What is expected –
Identify, in the records below, every line where the string "Udacity" appears, and copy each such line.

◆ ◆ ◆ ◆ ◆

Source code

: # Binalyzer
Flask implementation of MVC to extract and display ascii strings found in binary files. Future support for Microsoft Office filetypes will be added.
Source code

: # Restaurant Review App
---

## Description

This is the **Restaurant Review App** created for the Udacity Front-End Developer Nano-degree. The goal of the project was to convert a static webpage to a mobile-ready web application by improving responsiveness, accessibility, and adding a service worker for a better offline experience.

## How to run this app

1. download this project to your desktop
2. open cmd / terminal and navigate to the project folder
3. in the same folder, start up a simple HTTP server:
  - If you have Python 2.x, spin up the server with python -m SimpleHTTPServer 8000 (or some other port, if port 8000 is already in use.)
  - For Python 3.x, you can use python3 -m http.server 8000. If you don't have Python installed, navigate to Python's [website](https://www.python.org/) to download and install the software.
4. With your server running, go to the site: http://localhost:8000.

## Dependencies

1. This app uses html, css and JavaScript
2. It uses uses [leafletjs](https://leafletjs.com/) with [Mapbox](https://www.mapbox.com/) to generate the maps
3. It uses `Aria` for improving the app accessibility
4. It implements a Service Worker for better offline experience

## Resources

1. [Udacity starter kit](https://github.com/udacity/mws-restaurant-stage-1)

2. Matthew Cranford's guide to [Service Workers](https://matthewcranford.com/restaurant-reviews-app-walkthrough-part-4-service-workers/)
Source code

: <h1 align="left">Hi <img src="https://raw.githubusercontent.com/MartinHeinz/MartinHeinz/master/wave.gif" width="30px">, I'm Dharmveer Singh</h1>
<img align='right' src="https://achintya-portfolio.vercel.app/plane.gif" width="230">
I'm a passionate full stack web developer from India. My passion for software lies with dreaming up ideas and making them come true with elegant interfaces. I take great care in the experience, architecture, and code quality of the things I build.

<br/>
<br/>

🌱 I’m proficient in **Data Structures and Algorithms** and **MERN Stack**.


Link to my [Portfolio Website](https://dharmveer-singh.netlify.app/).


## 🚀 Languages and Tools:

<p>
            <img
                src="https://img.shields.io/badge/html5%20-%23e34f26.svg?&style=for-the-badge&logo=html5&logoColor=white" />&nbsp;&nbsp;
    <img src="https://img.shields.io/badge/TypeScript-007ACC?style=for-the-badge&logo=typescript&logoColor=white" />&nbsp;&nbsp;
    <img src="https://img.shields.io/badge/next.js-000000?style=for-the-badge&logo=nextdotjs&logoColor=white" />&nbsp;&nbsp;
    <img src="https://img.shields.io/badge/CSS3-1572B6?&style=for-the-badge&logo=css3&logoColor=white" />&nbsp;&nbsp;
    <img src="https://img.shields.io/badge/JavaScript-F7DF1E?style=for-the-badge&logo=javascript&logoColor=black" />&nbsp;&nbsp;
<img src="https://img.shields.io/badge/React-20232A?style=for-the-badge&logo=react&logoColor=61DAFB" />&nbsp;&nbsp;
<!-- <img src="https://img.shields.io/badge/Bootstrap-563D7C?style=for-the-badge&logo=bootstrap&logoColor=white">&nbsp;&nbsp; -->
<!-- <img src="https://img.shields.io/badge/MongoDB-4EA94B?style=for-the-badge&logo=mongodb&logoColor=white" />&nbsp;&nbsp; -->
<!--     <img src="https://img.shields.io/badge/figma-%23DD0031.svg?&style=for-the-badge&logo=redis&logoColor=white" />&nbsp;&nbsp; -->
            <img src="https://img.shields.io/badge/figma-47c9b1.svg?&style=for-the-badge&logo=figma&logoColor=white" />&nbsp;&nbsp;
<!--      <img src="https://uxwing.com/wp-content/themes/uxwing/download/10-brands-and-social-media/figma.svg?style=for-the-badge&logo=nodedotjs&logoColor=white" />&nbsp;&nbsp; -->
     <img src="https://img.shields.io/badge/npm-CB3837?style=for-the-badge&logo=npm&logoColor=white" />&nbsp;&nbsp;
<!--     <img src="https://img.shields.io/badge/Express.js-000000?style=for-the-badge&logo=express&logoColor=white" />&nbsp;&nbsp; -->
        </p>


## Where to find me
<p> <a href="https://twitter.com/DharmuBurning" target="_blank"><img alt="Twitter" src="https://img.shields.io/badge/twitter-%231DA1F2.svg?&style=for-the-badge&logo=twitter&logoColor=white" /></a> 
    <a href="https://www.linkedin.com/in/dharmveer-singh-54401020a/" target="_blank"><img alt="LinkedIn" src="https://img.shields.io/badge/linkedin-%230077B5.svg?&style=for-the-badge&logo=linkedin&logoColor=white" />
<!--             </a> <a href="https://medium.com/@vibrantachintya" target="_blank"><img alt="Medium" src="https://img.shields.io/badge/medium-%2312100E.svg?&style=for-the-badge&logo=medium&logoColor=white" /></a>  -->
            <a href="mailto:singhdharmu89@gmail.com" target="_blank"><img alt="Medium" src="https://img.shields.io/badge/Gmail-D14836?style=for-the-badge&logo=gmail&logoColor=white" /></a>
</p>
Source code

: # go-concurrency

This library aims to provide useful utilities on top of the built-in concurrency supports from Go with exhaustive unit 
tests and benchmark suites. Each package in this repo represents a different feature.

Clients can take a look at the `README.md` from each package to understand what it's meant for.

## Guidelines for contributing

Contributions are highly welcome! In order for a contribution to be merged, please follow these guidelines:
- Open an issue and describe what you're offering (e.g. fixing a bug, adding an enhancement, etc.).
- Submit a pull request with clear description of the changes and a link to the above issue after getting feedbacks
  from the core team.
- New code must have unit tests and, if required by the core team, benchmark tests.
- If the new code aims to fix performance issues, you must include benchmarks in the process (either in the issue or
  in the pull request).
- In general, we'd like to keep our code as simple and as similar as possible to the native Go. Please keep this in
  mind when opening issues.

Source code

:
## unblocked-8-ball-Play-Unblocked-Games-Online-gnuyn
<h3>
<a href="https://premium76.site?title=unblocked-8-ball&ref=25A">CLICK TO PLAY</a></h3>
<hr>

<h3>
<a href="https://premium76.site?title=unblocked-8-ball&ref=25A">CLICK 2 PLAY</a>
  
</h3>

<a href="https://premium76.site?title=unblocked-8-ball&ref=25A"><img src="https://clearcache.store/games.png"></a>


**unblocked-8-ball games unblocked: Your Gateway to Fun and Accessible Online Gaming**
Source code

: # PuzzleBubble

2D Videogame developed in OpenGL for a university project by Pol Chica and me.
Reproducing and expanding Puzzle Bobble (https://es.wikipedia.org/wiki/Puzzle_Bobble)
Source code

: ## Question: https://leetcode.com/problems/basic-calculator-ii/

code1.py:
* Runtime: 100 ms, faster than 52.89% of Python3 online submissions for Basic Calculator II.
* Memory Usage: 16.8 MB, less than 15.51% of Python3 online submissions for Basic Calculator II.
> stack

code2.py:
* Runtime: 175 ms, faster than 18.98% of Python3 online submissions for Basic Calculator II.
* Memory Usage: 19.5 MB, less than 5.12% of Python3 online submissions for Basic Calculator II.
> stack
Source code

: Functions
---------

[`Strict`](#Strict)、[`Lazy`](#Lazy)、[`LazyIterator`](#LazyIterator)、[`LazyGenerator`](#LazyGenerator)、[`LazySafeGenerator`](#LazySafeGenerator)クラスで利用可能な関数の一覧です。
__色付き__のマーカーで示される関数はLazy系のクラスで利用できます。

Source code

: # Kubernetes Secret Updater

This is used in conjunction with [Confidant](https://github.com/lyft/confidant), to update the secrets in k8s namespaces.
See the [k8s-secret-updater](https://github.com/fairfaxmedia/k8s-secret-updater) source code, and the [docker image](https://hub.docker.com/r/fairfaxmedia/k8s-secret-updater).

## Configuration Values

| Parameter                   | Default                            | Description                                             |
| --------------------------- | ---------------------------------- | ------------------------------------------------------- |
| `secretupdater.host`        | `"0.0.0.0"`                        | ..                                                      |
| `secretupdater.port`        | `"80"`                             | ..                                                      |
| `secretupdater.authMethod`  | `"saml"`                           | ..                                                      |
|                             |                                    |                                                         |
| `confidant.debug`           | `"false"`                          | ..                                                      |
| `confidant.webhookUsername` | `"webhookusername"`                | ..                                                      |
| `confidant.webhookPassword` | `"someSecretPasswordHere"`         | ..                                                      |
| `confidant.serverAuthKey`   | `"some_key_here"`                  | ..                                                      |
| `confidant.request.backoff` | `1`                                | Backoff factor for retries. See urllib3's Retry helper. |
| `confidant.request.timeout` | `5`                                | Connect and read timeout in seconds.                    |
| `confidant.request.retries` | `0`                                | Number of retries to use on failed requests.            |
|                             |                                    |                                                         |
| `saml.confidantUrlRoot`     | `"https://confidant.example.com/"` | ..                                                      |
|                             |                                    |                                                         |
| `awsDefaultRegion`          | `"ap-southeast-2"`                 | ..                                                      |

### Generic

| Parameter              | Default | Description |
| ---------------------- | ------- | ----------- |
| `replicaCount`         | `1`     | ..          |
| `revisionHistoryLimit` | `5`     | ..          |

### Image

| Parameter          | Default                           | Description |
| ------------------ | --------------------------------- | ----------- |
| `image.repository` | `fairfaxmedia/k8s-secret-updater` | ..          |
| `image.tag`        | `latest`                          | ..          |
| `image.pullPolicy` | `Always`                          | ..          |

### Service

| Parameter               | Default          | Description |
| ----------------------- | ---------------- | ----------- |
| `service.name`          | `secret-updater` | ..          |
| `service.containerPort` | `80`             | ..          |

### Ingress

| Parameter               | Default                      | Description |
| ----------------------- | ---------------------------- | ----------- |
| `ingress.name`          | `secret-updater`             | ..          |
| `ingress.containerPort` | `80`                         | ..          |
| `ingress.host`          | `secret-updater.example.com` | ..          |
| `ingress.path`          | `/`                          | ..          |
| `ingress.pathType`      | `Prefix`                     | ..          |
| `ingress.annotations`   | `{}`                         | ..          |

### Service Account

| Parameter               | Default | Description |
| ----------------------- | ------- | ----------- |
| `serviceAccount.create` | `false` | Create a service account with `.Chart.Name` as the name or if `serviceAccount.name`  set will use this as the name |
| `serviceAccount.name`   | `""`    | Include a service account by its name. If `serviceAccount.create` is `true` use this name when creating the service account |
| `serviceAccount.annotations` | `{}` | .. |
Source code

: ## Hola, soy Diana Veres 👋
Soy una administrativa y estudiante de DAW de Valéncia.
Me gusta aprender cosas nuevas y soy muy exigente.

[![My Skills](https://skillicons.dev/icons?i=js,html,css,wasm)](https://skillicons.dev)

◆ ◆ ◆ ◆ ◆

Answer to this problem –
This is the **Restaurant Review App** created for the Udacity Front-End Developer Nano-degree. The goal of the project was to convert a static webpage to a mobile-ready web application by improving responsiveness, accessibility, and adding a service worker for a better offline experience.
1. [Udacity starter kit](https://github.com/udacity/mws-restaurant-stage-1)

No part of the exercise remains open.